We modeled the incidence of invasive BC using a Poisson regression model. Explanatory variables were: age at diagnosis and cohort characteristics (completed fertility rate, percentage of women that use mammography at age 50, and year of birth). This model also was used to estimate the background incidence in the absence of screening. We used a probabilistic model to estimate the expected BC incidence if women in the population used mammography as reported in health surveys.
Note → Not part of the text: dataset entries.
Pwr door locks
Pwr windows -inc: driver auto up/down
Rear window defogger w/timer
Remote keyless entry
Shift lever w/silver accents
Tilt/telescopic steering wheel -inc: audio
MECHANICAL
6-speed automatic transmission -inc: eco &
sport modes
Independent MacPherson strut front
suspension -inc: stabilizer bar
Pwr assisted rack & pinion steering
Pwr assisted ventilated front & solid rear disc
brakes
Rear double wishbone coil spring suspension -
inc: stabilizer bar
The difference between the observed and expected cumulative incidences provided an estimate of overdiagnosis.

Results

Incidence of invasive BC increased, especially in cohorts born from 1940 to 1955. The biggest increase was observed in these cohorts between the ages of 50 to 65 years, where the final BC incidence rates more than doubled the initial ones. Dissemination of mammography was significantly associated with BC incidence and overdiagnosis. Our estimates of overdiagnosis ranged from 0.4% to 46.6%, for women born around 1935 and 1950, respectively.

Conclusions

Our results support the existence of overdiagnosis in Catalonia attributed to mammography usage, and the limited malignant potential of some tumors may play an important role. Women should be better informed about this risk. Research should be oriented towards personalized screening and risk assessment tools.